- Shaxi is labeled '13' on this map of Zhongshan
- Shaxi Location within Guangdong
- Coordinates: 22°30′32″N 113°19′17″E﻿ / ﻿22.5090°N 113.3213°E
- Country: People's Republic of China
- Province: Guangdong
- Prefecture-level city: Zhongshan
- Time zone: UTC+8 (China Standard)

= Shaxi, Zhongshan =

Shaxi (沙溪镇 (沙溪鎮, Shāxī Zhèn, Sa1 Kai1 Jan3)) is a town under the administration of the prefecture-level city of Zhongshan in Guangdong Province, China, located to the west of downtown Zhongshan. The township covers an area of 55 km2 and had a population of 223,625 in 2020, including migrant workers. It is administered by 15 neighborhoods and one community committee (社区).

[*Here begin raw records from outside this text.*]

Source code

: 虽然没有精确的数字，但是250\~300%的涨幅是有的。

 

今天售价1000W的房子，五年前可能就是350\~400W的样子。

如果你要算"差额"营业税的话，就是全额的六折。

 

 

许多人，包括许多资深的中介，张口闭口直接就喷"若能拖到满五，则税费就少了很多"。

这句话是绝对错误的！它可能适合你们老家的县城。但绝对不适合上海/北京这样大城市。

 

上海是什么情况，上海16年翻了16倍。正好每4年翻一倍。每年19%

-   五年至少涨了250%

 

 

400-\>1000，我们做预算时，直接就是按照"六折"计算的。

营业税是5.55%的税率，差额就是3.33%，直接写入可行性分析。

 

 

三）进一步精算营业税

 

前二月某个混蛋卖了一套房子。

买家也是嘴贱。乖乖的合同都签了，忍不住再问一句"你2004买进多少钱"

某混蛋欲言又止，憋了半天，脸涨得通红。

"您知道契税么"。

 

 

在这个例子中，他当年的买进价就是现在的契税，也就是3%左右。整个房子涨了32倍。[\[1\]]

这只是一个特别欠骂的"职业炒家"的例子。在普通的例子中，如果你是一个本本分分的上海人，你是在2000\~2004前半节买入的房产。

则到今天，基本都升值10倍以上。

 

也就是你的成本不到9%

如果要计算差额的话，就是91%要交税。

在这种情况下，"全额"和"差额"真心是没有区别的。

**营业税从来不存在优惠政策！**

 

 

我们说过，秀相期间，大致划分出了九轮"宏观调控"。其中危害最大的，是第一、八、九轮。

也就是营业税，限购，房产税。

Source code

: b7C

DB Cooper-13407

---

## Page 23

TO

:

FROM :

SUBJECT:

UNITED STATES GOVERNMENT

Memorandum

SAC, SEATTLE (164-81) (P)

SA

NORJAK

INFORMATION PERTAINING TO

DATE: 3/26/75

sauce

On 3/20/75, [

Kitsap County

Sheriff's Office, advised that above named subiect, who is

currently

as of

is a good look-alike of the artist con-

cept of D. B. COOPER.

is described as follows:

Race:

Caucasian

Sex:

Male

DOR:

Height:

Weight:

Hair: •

The town is the ancestral hometown for about 70,000 overseas Chinese in such organizations as the Hook Sin Tong. The Town speaks a unique language called the Longdu dialect.

In 2002, the GDP of Shaxi reached RMB 2.1 billion and foreign exchange earnings topped RMB 147 million. It is one of the leading manufacturing centers of casual clothing in the world producing blue jeans and shirts. Each year it holds one of the world's largest trade shows for casual wear, the Chinese International Casual Wear Trade Show (中国休闲服装博览会).

In 2002, it was designated as "China's Most Famous Town for Casual Wear" by the Chinese Textile Industry Association and Chinese Garment Association. There are currently 710 clothing manufacturers in the town, employing approximately 43,000 workers. In 2002, the township produced over 200 million garments, earning RMB 6.3 billion in sales and US$123 million in foreign currency.

The sweatshop conditions of the Lifeng Clothes Factory (丽锋服饰制衣有限公司) in Shaxi while producing Vigaze Jeans, a company based in Istanbul, were featured in the 2005 documentary China Blue.